With the right balance between investment returns and startup potential, PEs and VCs are more intrigued by regions like MENA
According to statistics, over US$612 billion in venture capital activity was invested globally in 2021, a 108 per cent increase in 2020 despite the pandemic challenges. Investments rose in every major region, with North America and Europe seeing investment activity more than double in 2021. Yet, for the Middle East and North Africa (MENA) markets, the growth trend is even stronger, with investment value increasing by 165 per cent in 2021 as compared to 2020.
Although most PE and VC investments still originate from North America, the MENA is rapidly gaining traction. More startups and institutional investors, and PEs choose to reside in the region. We are also seeing increasing inbound investment and activities from Middle Eastern sovereign wealth funds.
Meanwhile, the actions of governments and certain characteristics of the region have contributed to this rise.
The strong government supports
MENA-based startups attracted over US$1.2 billion in the first half of 2021, representing 64 per cent year-on-year growth, among which 71 per cent was invested in the UAE (mainly through the various financial centre free zones, such as the Dubai International Finance Centre and the ADGM), Saudi Arabia and Egypt.
The UAE and Saudi Arabia have implemented fiscal reforms and unleashed large-scale programmes to privatise assets, increase public-private partnerships, unlock value by monetising real assets and infrastructure, improve public benefits and services, develop social and human resources, and optimise government operations.
These initiatives, together with complementary legal and regulatory reforms and social changes, ultimately make these countries more attractive destinations for foreign capital with more diverse, efficient and sustainable economies.
The MENA markets recognise the importance of the venture capital sector to achieve higher economic aims. Government-led initiatives have therefore been a key driver of growth in the venture capital sector in the region, evidenced by the development of startup ecosystems.
The strong sector supports
Saudi Arabia’s Public Investment Fund (PIF) has been supportive of the ecosystem mission. PIF’s support of fund managers has also formed a key aspect of its strategy. For the sole purpose of promoting the development of a venture capital ecosystem, two years ago, PIF established Jada, a fund of funds company. By funding venture capital funds and private equity focused on the Saudi market, Jada’s mandate is to create a self-sustaining growth platform for local SMEs.

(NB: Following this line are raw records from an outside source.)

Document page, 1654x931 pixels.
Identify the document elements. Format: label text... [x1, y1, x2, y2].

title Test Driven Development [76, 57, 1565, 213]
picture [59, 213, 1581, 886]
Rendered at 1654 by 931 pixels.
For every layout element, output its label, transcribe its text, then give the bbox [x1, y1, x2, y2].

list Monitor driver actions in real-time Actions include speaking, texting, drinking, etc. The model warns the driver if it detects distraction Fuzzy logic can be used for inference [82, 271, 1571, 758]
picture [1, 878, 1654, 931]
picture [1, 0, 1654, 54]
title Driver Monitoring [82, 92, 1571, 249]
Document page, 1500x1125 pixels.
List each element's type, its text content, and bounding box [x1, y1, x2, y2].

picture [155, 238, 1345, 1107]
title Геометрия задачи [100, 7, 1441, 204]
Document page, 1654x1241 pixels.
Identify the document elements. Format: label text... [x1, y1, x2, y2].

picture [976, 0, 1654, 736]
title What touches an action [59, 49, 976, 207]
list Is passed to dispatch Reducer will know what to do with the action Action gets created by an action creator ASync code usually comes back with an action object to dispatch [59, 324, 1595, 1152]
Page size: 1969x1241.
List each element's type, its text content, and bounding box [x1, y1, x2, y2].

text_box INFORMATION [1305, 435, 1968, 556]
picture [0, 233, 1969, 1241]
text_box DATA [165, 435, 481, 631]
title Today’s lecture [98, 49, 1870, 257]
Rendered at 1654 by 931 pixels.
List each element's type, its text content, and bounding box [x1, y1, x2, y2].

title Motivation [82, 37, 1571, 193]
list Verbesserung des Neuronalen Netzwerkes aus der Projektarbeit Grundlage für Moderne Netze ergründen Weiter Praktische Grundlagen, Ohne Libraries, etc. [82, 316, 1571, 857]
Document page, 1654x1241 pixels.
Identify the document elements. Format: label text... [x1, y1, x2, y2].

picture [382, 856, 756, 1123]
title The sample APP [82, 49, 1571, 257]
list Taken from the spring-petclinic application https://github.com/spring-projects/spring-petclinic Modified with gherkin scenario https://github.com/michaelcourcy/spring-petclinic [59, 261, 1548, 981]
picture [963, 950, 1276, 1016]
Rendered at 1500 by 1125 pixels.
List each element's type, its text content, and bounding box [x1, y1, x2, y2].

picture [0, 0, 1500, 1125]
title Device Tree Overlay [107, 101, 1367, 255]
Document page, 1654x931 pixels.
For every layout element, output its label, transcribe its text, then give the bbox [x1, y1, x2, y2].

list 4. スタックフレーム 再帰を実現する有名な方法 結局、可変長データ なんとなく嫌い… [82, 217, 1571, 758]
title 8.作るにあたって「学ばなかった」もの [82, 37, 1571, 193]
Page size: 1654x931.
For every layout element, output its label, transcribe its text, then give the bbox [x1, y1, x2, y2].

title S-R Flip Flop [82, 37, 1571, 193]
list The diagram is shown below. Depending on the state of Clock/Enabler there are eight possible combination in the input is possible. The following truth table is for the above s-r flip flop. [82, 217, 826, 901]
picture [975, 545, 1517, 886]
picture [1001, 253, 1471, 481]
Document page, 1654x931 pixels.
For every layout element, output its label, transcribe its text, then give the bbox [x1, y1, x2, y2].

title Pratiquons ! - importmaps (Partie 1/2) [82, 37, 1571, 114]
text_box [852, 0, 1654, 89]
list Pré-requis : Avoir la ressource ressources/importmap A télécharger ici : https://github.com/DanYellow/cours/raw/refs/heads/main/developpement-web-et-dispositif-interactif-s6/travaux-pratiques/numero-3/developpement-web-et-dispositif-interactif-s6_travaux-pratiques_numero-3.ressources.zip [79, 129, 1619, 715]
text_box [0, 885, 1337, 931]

On the other hand, PIF’s Sanabil Investments commits approximately US$2 billion in capital per annum in private investments that include venture, growth capital and small buyouts.
With this commitment, Sanabil aims to partner with originators of good business ideas: entrepreneurs who harness the innovations of mind and matter to fulfil societal needs in ways that are scalable and sustainable.
Taking the newly-established eWTP Arabia Capital (eWTPA) as an example, the company launched its first fund (Fund I) in 2019, backed by the sovereign wealth fund of Saudi Arabia, Public Investment Fund (PIF) and eWTP Capital (Alibaba Group and Ant Finance Group).
Within a short period of time, this US$400-million-fund has already invested into 16 companies across digital infrastructure, core technology and platform, and consumer and enterprise services which span enterprise services, cloud services, cyber security, fintech, cross-border supply chain, retail and consumer, e-commerce, logistics and digital entertainment and others, which are to work together and build a unique digital ecosystem in the MENA region. Currently, 13 out of the 16 portfolio companies are already operating and growing the MENA markets.
The unique MENA offering
Housing 7.5 per cent of the world’s total population, the MENA region has a predominantly young population. Of the 600 million people in the region, more than 50 per cent are under 25 years old. This enables a customer base that welcomes disruptive business models and a growing culture of entrepreneurship.
Traditionally, MENA also benefits from its geographical location as a gateway to both Africa and Asia. Given that one-third of the world’s population lives within a four-hour flight of Dubai, the region’s proximity to Africa and Asia is an attractive attribute for startups looking to capitalise on these vast emerging markets.
In H1 2021, 31 per cent of MENA-based venture capital transactions involved investment from outside the region. Some of the larger acquisitions in the Middle East by foreign investors in recent years have shown the extent of opportunities that exist there. These include Uber’s acquisition of MENA ride-hailing business Careem in 2020 for US$3.1 billion and Amazon’s acquisition of MENA online retailer Souk.com in 2017 for US$650 million.
These high-profile deals indicate an increasing strength in the underlying M&A market in the Middle East, creating more exit opportunities for both founders and investors. The challenge for the region is for local equity markets to mature so that listings on local exchanges such as the ADX or DFM become a viable and commonplace exit strategy.
With the right balance between investment returns and startup potential, PEs and VCs are more intrigued by regions like MENA, which offers an interesting mix of investment options. We are also seeing another wave of startups of Chinese origin expanding into the region for the same reasons. Likewise, Southeast Asian countries which offer a similar welcoming and flexible environments also are attractive to investors and entrepreneurs.